La barra es de madera y dibuja una suerte de triángulo lleno de entrantes y salientes ante el que la geometría euclidiana se quedaría sin respuestas. Una viga atraviesa la sala y mantiene en pie la estructura. Una máquina de dardos que nunca he visto funcionar guarda reposo en una esquina. En la otra, una vieja caja registradora me recuerda que no he pagado el café que he tomado sorbo a sorbo, con miedo de que se consumiera la última gota.

Según bajas la escalera de ladrillo caravista, ligeramente en curva, sillas de madera se encajan en mesas de mármol soportadas por hierro forjado. Pequeños faroles iluminan una sala de ángulos imposibles, de paralelas que, a buen seguro, convergen en el infinito. El mismo infinito en el que se repiten las formas de los cuadros de Escher que enmarcan el espacio por cuyos pasillos se pasean sin cesar los camareros, vestidos de negro, del luto riguroso que exigen los tiempos; estos, los de antes y los que vendrán.

En el café Alcaraván hay revisteros colgados de las paredes, un órgano con un asiento situado en el frente y que sostiene un par de tableros de ajedrez a los que tal vez les falten algunas piezas –no importa, así es como le da ventaja el abuelo al nieto. También una vitrina en la que se exponen trofeos y diversos objetos en cerámica. Y hay un espejo en cada uno de los laterales de otro entrometido pilar, pero nadie se mira en ellos. Tal vez porque la gente que acude a El Alcaraván es, en sí misma, eso, ensimismada, amante de las letras y el resto de las artes, más de izquierdas que de derechas, resistentes, conversadores y, a pesar de todo, solitarios.

Y es que, aunque sede de tertulias y micros abiertos, de partidas de mus y chocolatadas para estudiantes de español , el Alcaraván es, ante todo, hogar del ser que lee y escribe, del que prepara su tesis o alumbra ideas para algún nuevo proyecto de investigación o creación. También de confidencias, germen de anhelos que se consumen al pronunciarse, promesas vacías, tan espumosas como la cerveza que sale de los barriles. Pero qué bonito es juntarse en torno a una mesa, mirarse desde el otro lado de un serpenteante hilo de humo y dejar correr el lenguaje con toda su capacidad sugestiva y absorbente. Y que avance el tiempo mientras ahí fuera el frío causa estragos, florecen las rosas y las playas se llenan de bañistas en lo que llega septiembre.

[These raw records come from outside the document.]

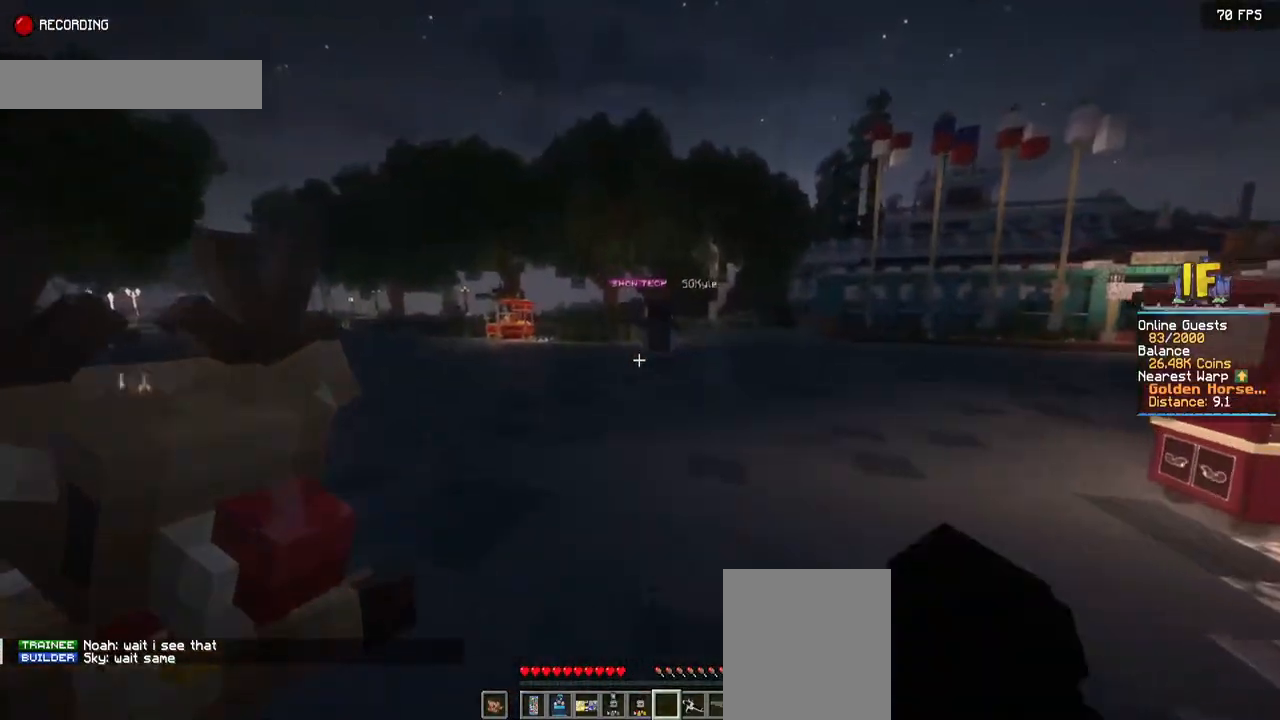
{"keys": ["d", "space", "w"], "mouse": [], "events": [[84, "mouse_left", "down"], [284, "mouse_left", "up"], [500, "d", "down"]]}
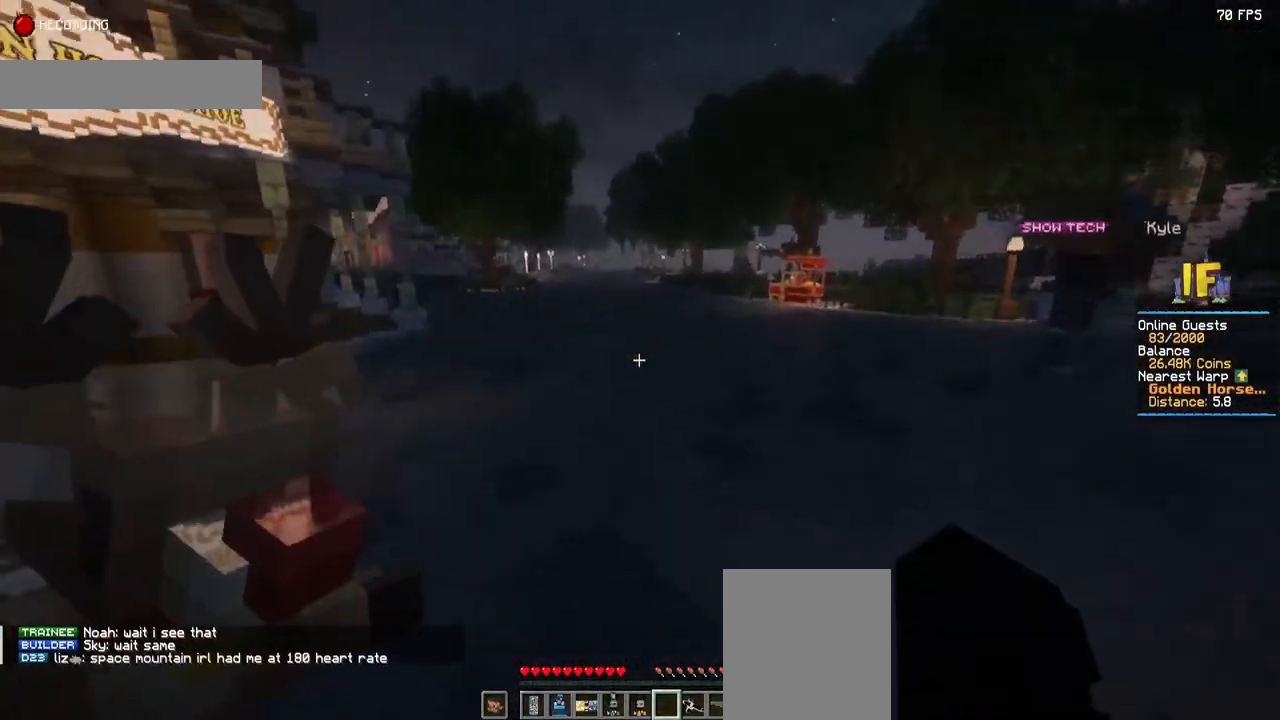
{"keys": ["d", "space", "w"], "mouse": [], "events": []}
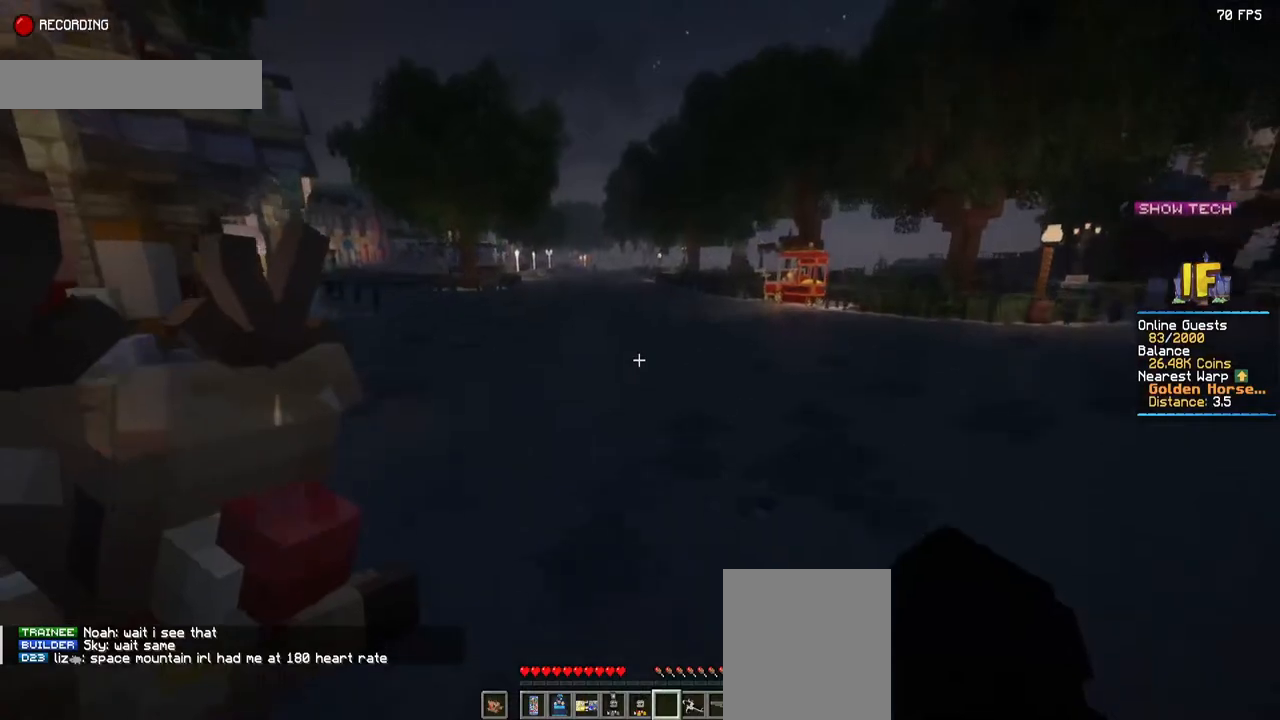
{"keys": ["a", "space", "w"], "mouse": [], "events": [[184, "d", "up"], [417, "a", "down"]]}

Esta es la principal garantía que me ofrece el Alcaraván ante la incertidumbre de todo lo que queda fuera de su abigarrada composición geométrica: la seguridad de que el tiempo no corre entre sus paredes, de que pasarán los años y seguiremos estremeciéndonos escuchando a Cat Stevens decir aquello de you´re still young, that´s your fault con un café en la mano, frente a la pantalla de un ordenador o las tapas abiertas de un cuaderno en blanco.

2 thoughts on “Still young

  1. Maravilloso comentario. Comparto esa línea de fuerza, en la mera descripción del lugar, y en todas las emociones que en él se contienen.
    ¡Desde hace cuántos años!
    ¡Salud, música y versos, amigos!
    ¡Larga vida, Alcaraván, “alcaraván”!